By Wade Smith, MD, as reported to Kara Mayer Robinson
Being diagnosed with HER2-positive breast cancer can be daunting at first, especially when you hear the words “aggressive cancer.” But there’s reason to be optimistic given today’s advances in treatment. There’s no one-size-fits-all approach, but with the help of your doctors, you can decide what’s best for you.
HER2-positive breast cancer is different from other types of breast cancer, so your treatment won’t necessarily be the same as someone else who has a different type of breast cancer. It can also differ from the therapy of another HER2-positive patient.
Every cancer is unique, so doctors try to develop the course of treatment that works best for you. Things to consider are the size of your tumor, whether the cancer has metastasized (spread), or your overall risk of recurrence.
The most common treatment for HER2-positive breast cancer is chemotherapy plus HER2-targeted therapy. This is followed by surgery and then HER2-targeted therapy. This is often best for patients with large tumors or cancer in regional lymph nodes.
For targeted therapy, your doctor may recommend a family of drugs commonly known as monoclonal antibodies. These include trastuzumab (Herceptin), the first precision therapy drug in its class to be approved by the FDA for HER2+ breast cancer.
It’s less common, but you can have surgery first, followed by chemotherapy and HER2-targeted therapy. Your doctor may choose this sequence if you have a small tumor that isn’t in your lymph nodes.
Your doctor may also recommend endocrine therapy. This treatment involves taking a daily pill for at least 5 years after the completion of chemotherapy and surgery.
Each treatment has advantages and disadvantages, and you may be a candidate for some types of treatment but not for others.
Here are some things to consider:
If you’re concerned about the cost of your care, talk to your care team. Most approved cancer therapies are covered by health insurance. But if you’re feeling overwhelmed by coverage issues, ask for help.
One of the many benefits of receiving care from a high-level institution that specializes in cancer is that they can help you navigate the process.
Despite all the therapies available that we have now, there is always more to discover. Clinical trials not only help us make scientific advances, they can also benefit patients.
Your doctor may recommend a clinical trial if they think you are responding best to a new therapy or combination of therapies. If your specialist recommends a clinical trial, this may be a good option for you.

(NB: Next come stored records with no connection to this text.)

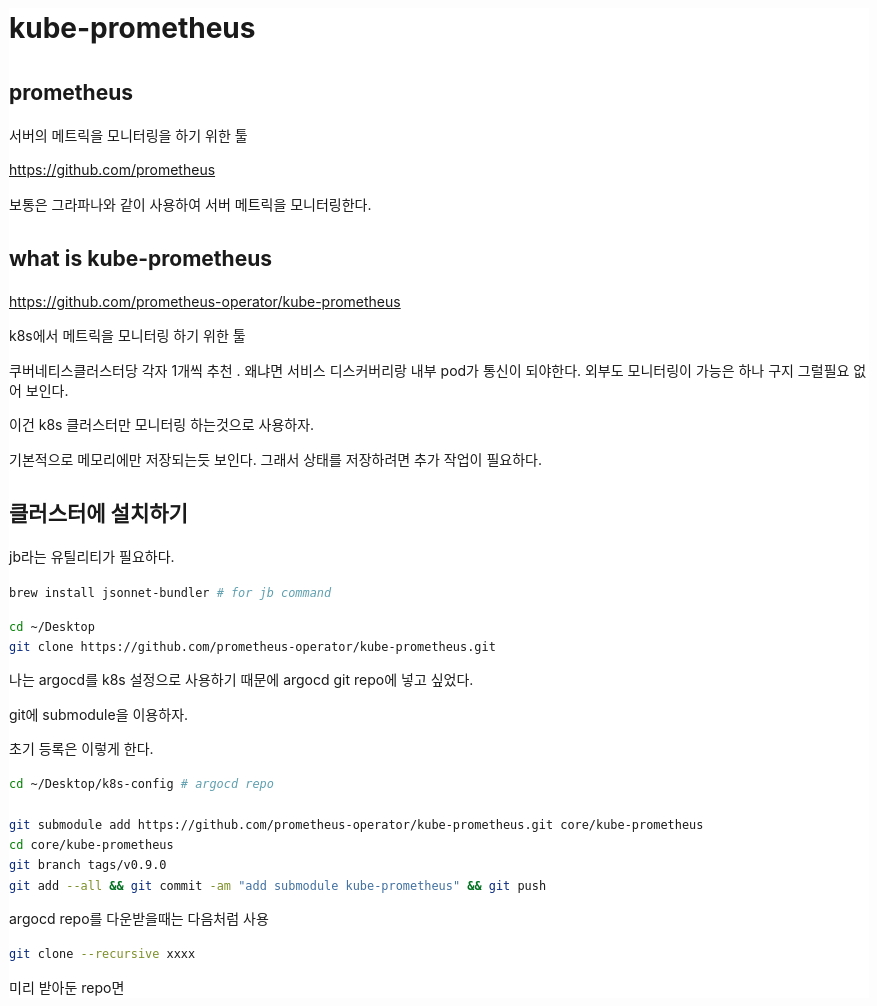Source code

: # kube-prometheus

## prometheus

서버의 메트릭을 모니터링을 하기 위한 툴

<https://github.com/prometheus>

보통은 그라파나와 같이 사용하여 서버 메트릭을 모니터링한다.

## what is kube-prometheus

<https://github.com/prometheus-operator/kube-prometheus>

k8s에서 메트릭을 모니터링 하기 위한 툴

쿠버네티스클러스터당 각자 1개씩 추천 . 왜냐면 서비스 디스커버리랑 내부 pod가 통신이 되야한다. 외부도 모니터링이 가능은 하나 구지 그럴필요 없어 보인다. 

이건 k8s 클러스터만 모니터링 하는것으로 사용하자. 

기본적으로 메모리에만 저장되는듯 보인다. 그래서 상태를 저장하려면 추가 작업이 필요하다.

## 클러스터에 설치하기

jb라는 유틸리티가 필요하다.

```sh
brew install jsonnet-bundler # for jb command
```

```sh
cd ~/Desktop
git clone https://github.com/prometheus-operator/kube-prometheus.git 
```

나는 argocd를 k8s 설정으로 사용하기 때문에 argocd git repo에 넣고 싶었다. 

git에 submodule을 이용하자.

초기 등록은 이렇게 한다.

```sh
cd ~/Desktop/k8s-config # argocd repo

git submodule add https://github.com/prometheus-operator/kube-prometheus.git core/kube-prometheus
cd core/kube-prometheus
git branch tags/v0.9.0
git add --all && git commit -am "add submodule kube-prometheus" && git push
```

argocd repo를 다운받을때는 다음처럼 사용

```sh
git clone --recursive xxxx 
```

미리 받아둔 repo면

Make sure you understand what the study entails. Talk to your care team.
Always ask questions of your care team and focus the conversation on your specific case.
Remember that your diagnosis is unique. Be careful when reading advice from online discussion groups, bulletin boards, and social media. These resources may offer some assistance, but they may also contain untrue or outdated information.
It is very important that you feel comfortable with your doctor and that you have a doctor who will listen to you and address your concerns.
I recommend going to a research-based cancer center for treatment, a second opinion, or both.
Find a treatment team that specializes in your type of cancer. Highly specialized medical professionals and scientists keep abreast of new treatment options, which is important as cancer is complex.
Learn about HER2-positive breast cancer and ask questions. You may want to write down questions before your appointment.
Take notes during your appointment or ask if you can record the conversation on your phone. Tell your doctor how much information you want, and don’t be afraid to speak up if you don’t understand something that’s being explained.
I also recommend that patients involve their families in their decision-making. Technology gives us many good opportunities to involve family or friends in the process. Both telemedicine and apps like FaceTime make it more convenient to include family members in a visit.